The documents and materials archived at this website are the result of research done under the direction of Principal Investigator Dr. Carla Lipsig-Mummé, Professor of Work and Labour Studies at York University between 2008 to 2022. This research was pioneering in its foresight about the problem of global heating and the potential role of workers to contribute to a cleaner economy, as documented in 2010 in The State of Canadian Research On Work, Employment, and Climate Change. This report used a sectoral lens to assess the state of our knowledge, and to identify the gaps which subsequent researchers have addressed in the documents archived here. They are now made freely available in the hopes that future researchers and interested academics, students, and citizens, will be able to build forward from our work.

This research was unique in other ways, as recognized by the Social Sciences and Humanities Research Council in 2018 when it awarded the SSHRC Impact Partnership Award to Professor Lipsig- Mummé for her accomplishment in building a unique, “community-university network partnership” which grew from five partners and eight researchers initially to 52 partners in seven countries. One of the rarest features of this collaborative approach was that it brought together researchers in academia with those in civil society organizations – especially labour unions.
For many years, academics, environmental activists, and union leaders convened annually in informal, face-to-face meetings and discussions.
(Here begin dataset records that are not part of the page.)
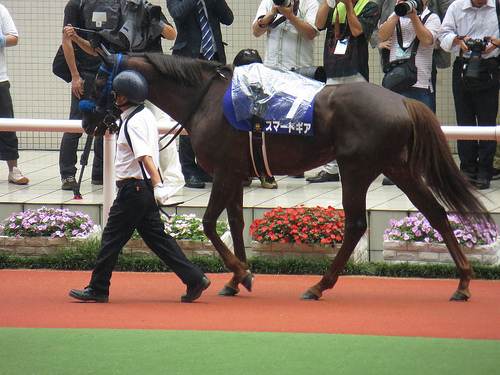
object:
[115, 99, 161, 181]
shirt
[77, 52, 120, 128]
harness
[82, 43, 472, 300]
horse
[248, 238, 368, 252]
planter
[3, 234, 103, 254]
planter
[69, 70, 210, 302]
man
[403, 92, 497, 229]
horse's tail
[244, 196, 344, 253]
red flowers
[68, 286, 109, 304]
man's left foot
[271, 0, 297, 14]
camera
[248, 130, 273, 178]
horse's belly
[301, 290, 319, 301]
horse's hoof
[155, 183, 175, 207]
white glove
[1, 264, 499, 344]
ground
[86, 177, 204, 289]
man wearing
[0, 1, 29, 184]
people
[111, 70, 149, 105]
head gear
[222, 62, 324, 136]
blue saddle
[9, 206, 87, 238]
pink flowers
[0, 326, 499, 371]
green floor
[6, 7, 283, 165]
white brick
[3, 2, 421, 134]
white bridk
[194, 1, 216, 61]
blue tie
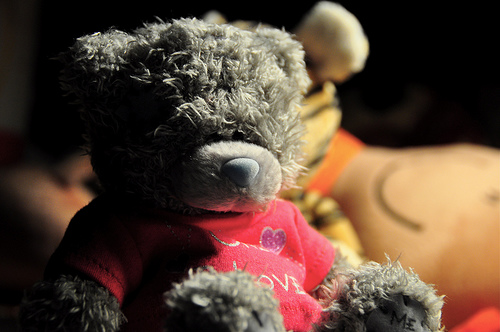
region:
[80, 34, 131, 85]
The left ear of the bear.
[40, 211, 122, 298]
The left arm of the bear.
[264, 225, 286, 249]
The heart on the bear's shirt.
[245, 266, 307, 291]
The letters OVE on the bear's shirt.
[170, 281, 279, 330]
The left foot of the bear.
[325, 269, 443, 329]
The right foot of the bear.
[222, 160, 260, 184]
The bear's nose.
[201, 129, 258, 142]
The eyes of the bear.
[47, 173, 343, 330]
The red t-shirt the bear is wearing.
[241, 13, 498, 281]
The doll behind the bear.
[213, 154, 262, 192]
grey nose on bear's face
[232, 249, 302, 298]
word love written in white letters on red shirt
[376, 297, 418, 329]
word "me" on bear's foot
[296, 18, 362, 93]
another stuffed animal's ear behind bear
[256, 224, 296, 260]
light pink heart on bear's shirt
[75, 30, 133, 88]
grey bear's ear on left of photo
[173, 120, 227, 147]
small black eye on bear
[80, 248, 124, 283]
dark stitching on bears sleeve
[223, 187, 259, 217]
grey stitching for mouth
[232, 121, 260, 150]
dark eye on bear in photo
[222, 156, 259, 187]
gray nose on teddybear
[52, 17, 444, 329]
teddybear is gray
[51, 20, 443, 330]
teddybear wearing red shirt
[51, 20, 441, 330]
toy in front of other toys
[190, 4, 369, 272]
toy in front of other toys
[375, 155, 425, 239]
smile on plush toy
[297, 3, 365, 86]
white ear on plush toy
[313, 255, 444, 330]
brown paw on teddybear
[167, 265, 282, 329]
brown paw on teddybear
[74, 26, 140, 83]
gray ear on teddybear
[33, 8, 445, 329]
a gray teddy bear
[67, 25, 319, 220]
the head of a teddy bear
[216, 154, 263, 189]
the nose of a teddy bear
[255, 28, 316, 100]
the ear of a teddy bear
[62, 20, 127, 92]
the ear of a teddy bear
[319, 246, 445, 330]
the arm of a teddy bear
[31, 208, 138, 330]
the arm of a teddy bear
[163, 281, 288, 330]
the foot of a teddy bear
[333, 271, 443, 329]
the foot of a teddy bear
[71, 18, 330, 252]
the teddy bear is gray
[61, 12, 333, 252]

In 2013, the Work in a Warming World (W3) project hosted a 3-day International Conference: Labour, Climate Change, and Social Struggle, which included 90 presentations from researchers from around the world, although some from Asia and Africa were denied entry visas – evidencing the hostile political climate for our work during that period.

One of the goals throughout the research was to produce practical tools for education and action – for example, through the Green Collective Agreements database, which was featured by the International Labour Organization in its 2018 publication, Greening With Jobs: World Employment and Social Outlook 2018, and by the W3/ACW Environmental Racism project, which produced, for example, the Environmental Racism Companion Guide to support the many labour-focused workshops it conducted. The Just Transition and Beyond Roundtable Summary Report documents the 2018 gathering of Canadian unionists that was part of a broader series of reports undertaken by the Adapting Canadian Work and Workplaces research grant in cooperation with the Canadian Centre for Policy Alternatives.
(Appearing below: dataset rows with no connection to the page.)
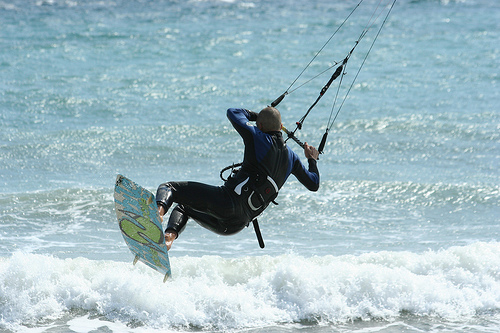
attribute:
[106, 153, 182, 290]
board — blue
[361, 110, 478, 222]
water — with Ripples, calm, wavy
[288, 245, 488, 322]
wave — foaming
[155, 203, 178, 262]
feet — bare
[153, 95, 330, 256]
man — kite surfing, parasailing, holding on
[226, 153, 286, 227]
harness — black, blue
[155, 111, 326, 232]
wetsuit — black, blue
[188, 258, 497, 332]
waves — breaking, small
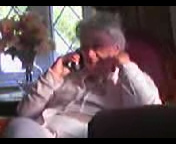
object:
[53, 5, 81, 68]
glass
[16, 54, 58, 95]
glass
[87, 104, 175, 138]
arm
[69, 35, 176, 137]
chair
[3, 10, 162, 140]
woman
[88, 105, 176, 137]
dark object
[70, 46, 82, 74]
roof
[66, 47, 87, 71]
cellphone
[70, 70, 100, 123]
shirt strings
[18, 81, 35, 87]
rocks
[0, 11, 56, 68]
flowers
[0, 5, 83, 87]
windows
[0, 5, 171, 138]
scene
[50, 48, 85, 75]
hand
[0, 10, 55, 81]
bouquet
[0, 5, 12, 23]
pane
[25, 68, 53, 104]
wrinkles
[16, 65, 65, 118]
sleeve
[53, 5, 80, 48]
pattern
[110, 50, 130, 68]
hand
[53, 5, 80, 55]
pane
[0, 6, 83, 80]
window glass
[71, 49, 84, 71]
phone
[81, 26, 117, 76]
face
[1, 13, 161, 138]
man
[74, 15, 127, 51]
hair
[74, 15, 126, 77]
head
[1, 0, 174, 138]
wall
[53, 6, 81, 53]
diamond shape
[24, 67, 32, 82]
stem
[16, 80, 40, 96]
vase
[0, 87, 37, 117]
table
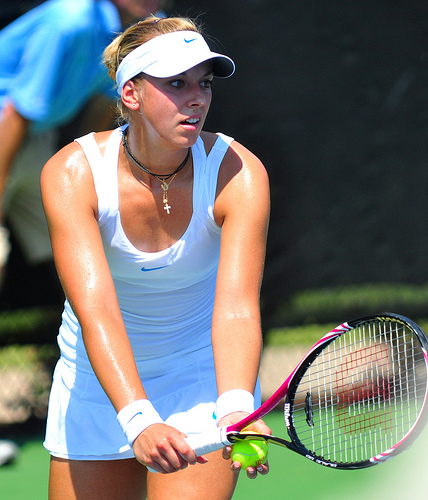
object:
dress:
[41, 124, 265, 461]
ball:
[216, 423, 285, 489]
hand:
[120, 395, 208, 482]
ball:
[228, 431, 267, 470]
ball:
[218, 422, 274, 466]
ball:
[226, 429, 273, 464]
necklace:
[124, 125, 189, 215]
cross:
[162, 203, 171, 215]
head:
[277, 309, 427, 474]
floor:
[276, 454, 425, 498]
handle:
[146, 422, 234, 476]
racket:
[149, 310, 428, 470]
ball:
[227, 426, 267, 471]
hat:
[116, 29, 236, 94]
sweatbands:
[116, 397, 166, 445]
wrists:
[114, 395, 166, 439]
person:
[0, 0, 167, 461]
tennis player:
[38, 13, 273, 500]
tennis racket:
[147, 309, 427, 474]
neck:
[126, 125, 191, 190]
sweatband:
[213, 387, 254, 423]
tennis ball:
[230, 437, 270, 469]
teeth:
[186, 116, 200, 124]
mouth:
[179, 113, 203, 131]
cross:
[154, 199, 178, 215]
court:
[13, 350, 412, 497]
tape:
[143, 426, 233, 474]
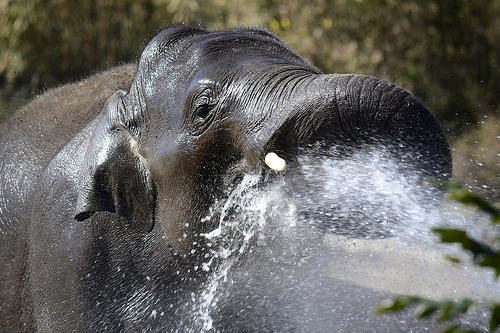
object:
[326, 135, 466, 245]
water droplets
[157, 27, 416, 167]
wrinkly skin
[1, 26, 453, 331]
animal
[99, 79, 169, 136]
skin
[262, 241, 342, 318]
droplets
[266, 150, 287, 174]
tusk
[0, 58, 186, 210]
back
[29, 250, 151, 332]
arm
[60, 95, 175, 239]
ear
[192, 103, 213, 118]
eye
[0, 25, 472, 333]
elephant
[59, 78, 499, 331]
water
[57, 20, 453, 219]
head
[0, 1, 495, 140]
trees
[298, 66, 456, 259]
trunk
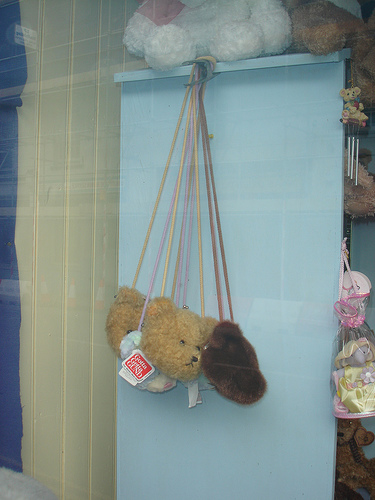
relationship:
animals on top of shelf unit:
[122, 1, 373, 66] [107, 45, 374, 496]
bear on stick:
[338, 84, 369, 119] [340, 117, 366, 125]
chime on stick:
[345, 135, 350, 177] [339, 115, 365, 127]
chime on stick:
[350, 133, 355, 180] [339, 115, 365, 127]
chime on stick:
[354, 137, 359, 184] [339, 115, 365, 127]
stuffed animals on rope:
[108, 284, 266, 403] [130, 54, 241, 329]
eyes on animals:
[180, 340, 200, 351] [104, 279, 271, 405]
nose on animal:
[188, 352, 198, 363] [105, 287, 219, 393]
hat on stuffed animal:
[316, 306, 370, 360] [95, 267, 239, 399]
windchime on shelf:
[99, 53, 268, 406] [110, 49, 351, 87]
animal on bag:
[313, 299, 374, 430] [324, 368, 374, 407]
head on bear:
[200, 319, 266, 406] [197, 319, 268, 407]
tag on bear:
[119, 348, 155, 386] [119, 290, 216, 392]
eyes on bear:
[175, 333, 202, 349] [139, 297, 268, 403]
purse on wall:
[79, 283, 197, 368] [28, 90, 315, 258]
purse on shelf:
[104, 289, 217, 392] [114, 28, 348, 90]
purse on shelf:
[136, 292, 217, 384] [114, 28, 348, 90]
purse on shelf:
[199, 315, 272, 408] [114, 28, 348, 90]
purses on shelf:
[87, 46, 272, 408] [111, 45, 374, 86]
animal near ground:
[99, 268, 210, 397] [2, 458, 83, 494]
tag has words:
[123, 351, 146, 379] [124, 351, 147, 370]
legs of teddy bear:
[106, 319, 135, 355] [144, 1, 278, 57]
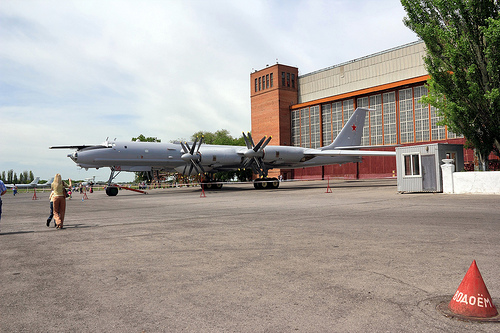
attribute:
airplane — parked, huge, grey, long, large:
[51, 104, 396, 189]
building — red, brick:
[251, 34, 499, 184]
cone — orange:
[450, 259, 500, 324]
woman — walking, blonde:
[48, 174, 68, 230]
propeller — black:
[239, 132, 273, 171]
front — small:
[69, 134, 162, 176]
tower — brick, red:
[250, 64, 300, 187]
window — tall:
[289, 109, 306, 152]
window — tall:
[382, 89, 398, 146]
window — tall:
[411, 85, 430, 142]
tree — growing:
[399, 2, 500, 173]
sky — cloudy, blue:
[3, 2, 440, 183]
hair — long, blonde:
[52, 177, 67, 196]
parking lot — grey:
[2, 186, 499, 330]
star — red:
[350, 123, 359, 135]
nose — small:
[69, 140, 153, 167]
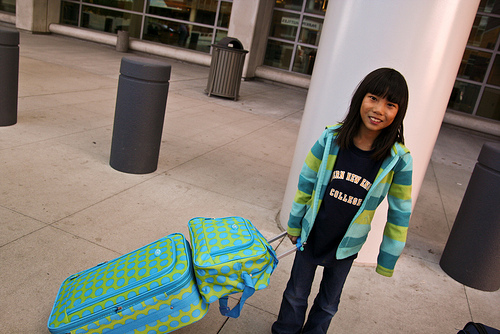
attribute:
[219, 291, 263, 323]
strap — blue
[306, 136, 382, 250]
shirt — black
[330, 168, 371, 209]
letters — white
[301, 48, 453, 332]
girl — young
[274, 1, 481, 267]
pillar — white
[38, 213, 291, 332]
luggage — bright blue, lime green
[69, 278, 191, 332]
zipper — blue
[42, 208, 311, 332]
luggage — teal and lime green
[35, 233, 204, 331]
suitcase — blue, yellow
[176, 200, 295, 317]
suitcase — yellow, blue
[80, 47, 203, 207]
pillar — black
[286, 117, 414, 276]
sweatshirt — blue and green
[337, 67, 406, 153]
hair — black and bangs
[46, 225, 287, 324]
suitcase — blue and green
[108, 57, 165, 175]
cylinders — gray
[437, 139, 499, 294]
cylinders — gray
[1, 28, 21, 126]
cylinders — gray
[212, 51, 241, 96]
lines — vertical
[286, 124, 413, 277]
clothing (implied) — blue, yellow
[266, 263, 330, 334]
pants — black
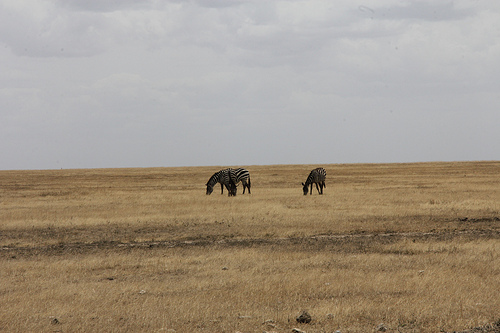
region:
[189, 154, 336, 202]
the zebras in the field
This archive preserves the research outputs of the following research grants, all of which wove together and in some cases overlapped: “What do we know? The implications of global climate change for Canadian employment and work” (2008-09); “Canada’s Work World and the Challenge of Climate Change. Engaging the community” (2011-12); “Work in a Warming World-W3” (2010-17); and “Adapting Canadian Work and Workplaces” (2014-22).
Funding for these grants was provided by the Social Sciences and Humanities Research Council (SSHRC), along with Canadian Institutes of Health Research (CIHR) Natural Sciences and Engineering Research Council of Canada (NSERC).